[AIM OF THE TASK]
Reproduce the records word for word, from their first line through the line containing "### Proof of Concept", including that line.

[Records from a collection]
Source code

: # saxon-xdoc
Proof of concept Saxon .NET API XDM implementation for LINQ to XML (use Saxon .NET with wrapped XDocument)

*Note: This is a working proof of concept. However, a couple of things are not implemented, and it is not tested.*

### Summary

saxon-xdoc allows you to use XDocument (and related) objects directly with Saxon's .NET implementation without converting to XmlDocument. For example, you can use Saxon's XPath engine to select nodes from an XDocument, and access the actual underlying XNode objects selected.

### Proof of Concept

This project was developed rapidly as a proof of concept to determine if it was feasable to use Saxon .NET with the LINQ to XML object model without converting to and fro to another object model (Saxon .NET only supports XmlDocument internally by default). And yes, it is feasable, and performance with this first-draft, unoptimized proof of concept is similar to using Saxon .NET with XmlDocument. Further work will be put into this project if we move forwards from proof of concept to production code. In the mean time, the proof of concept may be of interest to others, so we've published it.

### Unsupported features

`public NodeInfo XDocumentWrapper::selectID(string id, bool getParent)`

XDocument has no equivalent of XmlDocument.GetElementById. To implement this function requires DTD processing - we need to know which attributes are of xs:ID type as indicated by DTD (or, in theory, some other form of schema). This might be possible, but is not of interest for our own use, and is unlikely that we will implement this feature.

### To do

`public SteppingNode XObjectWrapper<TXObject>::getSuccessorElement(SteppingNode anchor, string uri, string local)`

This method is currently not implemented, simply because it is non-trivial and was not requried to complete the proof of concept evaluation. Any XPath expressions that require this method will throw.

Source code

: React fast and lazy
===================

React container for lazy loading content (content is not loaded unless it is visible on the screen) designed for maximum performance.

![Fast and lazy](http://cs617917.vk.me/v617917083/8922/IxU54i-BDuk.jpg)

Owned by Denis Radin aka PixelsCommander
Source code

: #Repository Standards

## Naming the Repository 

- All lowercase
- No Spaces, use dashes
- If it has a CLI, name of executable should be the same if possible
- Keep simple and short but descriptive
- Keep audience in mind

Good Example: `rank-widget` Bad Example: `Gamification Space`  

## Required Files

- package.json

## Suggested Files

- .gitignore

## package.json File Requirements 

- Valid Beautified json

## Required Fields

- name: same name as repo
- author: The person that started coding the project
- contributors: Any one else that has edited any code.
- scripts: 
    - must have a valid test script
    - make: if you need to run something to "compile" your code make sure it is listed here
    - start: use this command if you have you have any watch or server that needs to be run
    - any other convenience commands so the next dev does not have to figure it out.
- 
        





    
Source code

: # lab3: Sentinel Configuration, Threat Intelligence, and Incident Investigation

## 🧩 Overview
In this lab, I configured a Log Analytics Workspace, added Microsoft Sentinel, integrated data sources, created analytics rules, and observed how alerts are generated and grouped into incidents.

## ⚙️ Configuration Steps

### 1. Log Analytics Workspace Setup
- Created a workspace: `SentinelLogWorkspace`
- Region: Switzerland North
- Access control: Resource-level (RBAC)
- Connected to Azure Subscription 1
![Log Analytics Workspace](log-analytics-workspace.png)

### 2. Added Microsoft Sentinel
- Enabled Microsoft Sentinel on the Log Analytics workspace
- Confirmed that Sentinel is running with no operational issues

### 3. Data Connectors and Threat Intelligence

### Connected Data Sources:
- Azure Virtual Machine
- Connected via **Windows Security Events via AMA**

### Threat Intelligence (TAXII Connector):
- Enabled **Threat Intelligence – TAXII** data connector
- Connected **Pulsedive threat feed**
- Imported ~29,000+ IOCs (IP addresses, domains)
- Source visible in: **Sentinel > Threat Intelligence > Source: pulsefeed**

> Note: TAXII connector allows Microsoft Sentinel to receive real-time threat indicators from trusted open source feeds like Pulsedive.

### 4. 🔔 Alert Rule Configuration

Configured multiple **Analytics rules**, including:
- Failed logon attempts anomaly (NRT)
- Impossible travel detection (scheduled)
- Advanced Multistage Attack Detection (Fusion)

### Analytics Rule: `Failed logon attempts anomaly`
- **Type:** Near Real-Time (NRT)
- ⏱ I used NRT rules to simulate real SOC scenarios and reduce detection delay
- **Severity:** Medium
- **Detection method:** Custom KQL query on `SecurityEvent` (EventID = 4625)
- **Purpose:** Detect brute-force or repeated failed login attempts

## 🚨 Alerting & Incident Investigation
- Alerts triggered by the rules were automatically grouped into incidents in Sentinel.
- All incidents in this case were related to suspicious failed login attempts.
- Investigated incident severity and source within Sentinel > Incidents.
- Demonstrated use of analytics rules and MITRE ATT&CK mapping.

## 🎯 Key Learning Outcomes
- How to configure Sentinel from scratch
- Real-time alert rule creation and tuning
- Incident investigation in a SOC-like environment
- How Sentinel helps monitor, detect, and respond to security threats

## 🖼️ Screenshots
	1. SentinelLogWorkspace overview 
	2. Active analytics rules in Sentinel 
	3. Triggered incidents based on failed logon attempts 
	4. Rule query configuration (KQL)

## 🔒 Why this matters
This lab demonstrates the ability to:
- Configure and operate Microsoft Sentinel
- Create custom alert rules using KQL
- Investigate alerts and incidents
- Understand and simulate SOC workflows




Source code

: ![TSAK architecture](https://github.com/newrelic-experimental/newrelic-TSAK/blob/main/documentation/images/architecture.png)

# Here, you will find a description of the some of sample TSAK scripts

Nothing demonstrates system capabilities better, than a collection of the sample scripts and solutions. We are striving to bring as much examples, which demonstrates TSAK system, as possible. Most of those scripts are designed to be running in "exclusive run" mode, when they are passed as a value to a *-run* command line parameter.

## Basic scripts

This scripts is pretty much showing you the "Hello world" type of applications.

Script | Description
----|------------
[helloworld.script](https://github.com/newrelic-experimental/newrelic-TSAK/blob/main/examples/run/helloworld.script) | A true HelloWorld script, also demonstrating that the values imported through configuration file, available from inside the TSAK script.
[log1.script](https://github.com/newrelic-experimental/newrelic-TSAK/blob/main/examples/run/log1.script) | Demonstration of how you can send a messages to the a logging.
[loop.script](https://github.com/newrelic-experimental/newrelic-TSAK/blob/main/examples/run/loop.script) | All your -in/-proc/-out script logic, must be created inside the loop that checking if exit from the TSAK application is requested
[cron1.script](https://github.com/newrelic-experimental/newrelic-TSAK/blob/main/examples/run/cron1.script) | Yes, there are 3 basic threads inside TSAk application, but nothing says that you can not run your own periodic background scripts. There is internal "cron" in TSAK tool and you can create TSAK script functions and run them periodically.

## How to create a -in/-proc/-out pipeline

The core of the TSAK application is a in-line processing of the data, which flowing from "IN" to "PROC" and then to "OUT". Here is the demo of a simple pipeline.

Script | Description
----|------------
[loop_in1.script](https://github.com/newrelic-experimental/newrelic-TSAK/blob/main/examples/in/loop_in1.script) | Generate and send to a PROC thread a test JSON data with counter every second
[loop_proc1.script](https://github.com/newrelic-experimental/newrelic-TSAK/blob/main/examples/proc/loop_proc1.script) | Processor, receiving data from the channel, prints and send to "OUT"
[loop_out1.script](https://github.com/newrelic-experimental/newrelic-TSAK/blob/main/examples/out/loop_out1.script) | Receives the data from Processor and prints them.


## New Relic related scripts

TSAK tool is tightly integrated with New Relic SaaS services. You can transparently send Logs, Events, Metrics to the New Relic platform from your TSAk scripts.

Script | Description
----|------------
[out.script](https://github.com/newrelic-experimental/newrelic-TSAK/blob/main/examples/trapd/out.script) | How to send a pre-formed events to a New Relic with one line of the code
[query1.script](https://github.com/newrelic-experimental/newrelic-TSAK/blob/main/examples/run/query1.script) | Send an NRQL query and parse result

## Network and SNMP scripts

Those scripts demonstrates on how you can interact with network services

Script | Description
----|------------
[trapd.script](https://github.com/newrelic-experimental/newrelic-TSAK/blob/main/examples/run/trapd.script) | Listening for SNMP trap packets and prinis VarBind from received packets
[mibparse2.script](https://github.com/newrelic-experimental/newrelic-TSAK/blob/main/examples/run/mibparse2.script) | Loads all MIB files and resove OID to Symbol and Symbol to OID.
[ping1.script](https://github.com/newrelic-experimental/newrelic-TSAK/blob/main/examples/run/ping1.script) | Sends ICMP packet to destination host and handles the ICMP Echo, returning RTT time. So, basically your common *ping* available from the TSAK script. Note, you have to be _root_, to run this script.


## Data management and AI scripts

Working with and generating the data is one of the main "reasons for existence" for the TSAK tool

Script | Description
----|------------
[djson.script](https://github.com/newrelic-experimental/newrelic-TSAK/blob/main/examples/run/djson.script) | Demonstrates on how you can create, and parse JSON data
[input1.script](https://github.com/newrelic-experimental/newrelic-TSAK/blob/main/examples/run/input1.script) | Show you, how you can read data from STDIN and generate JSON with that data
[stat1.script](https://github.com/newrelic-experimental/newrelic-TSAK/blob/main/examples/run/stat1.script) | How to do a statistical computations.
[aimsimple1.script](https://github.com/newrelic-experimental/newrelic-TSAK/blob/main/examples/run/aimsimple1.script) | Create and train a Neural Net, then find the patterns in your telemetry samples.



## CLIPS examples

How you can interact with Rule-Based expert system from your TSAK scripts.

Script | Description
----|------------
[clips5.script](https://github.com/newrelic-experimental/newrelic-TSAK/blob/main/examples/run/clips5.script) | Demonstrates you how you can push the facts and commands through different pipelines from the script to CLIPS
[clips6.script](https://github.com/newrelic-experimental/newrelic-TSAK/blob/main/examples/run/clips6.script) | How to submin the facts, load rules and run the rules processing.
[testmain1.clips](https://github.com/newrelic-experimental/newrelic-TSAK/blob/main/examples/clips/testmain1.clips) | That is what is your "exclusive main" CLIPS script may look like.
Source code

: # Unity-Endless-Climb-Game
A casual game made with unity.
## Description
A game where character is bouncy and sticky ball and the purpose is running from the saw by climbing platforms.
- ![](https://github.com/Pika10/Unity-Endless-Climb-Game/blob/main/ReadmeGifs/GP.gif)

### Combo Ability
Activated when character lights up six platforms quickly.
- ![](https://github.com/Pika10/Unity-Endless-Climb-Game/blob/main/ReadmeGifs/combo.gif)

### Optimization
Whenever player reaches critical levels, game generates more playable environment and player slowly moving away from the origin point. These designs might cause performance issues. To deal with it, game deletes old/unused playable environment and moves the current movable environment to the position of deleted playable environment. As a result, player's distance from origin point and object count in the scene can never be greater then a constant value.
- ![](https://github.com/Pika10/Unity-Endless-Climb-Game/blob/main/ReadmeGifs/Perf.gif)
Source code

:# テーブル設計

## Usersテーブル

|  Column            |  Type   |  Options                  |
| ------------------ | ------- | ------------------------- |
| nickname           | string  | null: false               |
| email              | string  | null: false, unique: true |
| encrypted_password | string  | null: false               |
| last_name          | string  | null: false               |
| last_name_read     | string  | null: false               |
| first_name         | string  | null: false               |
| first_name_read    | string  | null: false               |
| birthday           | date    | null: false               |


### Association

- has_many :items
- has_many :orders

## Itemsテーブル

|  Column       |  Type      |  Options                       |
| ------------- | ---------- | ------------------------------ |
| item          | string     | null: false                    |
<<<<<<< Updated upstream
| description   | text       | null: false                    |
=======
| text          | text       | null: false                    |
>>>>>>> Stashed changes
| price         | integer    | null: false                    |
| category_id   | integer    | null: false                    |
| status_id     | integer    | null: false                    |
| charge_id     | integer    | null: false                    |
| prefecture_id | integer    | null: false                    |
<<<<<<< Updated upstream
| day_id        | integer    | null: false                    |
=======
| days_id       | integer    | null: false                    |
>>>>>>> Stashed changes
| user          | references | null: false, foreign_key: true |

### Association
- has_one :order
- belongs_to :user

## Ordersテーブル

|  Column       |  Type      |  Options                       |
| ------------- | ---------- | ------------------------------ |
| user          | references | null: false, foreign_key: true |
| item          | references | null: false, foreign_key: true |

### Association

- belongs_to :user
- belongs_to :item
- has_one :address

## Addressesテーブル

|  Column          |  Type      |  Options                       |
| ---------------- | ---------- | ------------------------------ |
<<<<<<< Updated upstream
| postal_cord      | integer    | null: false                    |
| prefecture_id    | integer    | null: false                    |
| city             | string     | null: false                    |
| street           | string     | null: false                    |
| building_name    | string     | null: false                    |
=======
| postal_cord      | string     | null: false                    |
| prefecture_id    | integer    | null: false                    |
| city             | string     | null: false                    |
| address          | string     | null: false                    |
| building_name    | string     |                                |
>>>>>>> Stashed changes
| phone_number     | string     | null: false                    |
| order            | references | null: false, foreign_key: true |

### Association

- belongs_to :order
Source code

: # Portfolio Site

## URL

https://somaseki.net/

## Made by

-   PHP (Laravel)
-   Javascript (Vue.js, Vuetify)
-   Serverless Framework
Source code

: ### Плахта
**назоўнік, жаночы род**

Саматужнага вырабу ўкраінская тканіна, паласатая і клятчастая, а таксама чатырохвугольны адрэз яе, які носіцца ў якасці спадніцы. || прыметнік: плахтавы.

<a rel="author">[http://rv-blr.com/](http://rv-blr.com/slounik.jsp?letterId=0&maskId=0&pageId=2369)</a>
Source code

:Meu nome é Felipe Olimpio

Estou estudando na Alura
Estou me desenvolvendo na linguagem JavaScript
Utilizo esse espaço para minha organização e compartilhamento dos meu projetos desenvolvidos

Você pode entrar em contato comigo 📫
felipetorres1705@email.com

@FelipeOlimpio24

[RESPONSE TO THIS EXERCISE]
Source code

: # saxon-xdoc
Proof of concept Saxon .NET API XDM implementation for LINQ to XML (use Saxon .NET with wrapped XDocument)

*Note: This is a working proof of concept. However, a couple of things are not implemented, and it is not tested.*

### Summary

saxon-xdoc allows you to use XDocument (and related) objects directly with Saxon's .NET implementation without converting to XmlDocument. For example, you can use Saxon's XPath engine to select nodes from an XDocument, and access the actual underlying XNode objects selected.

### Proof of Concept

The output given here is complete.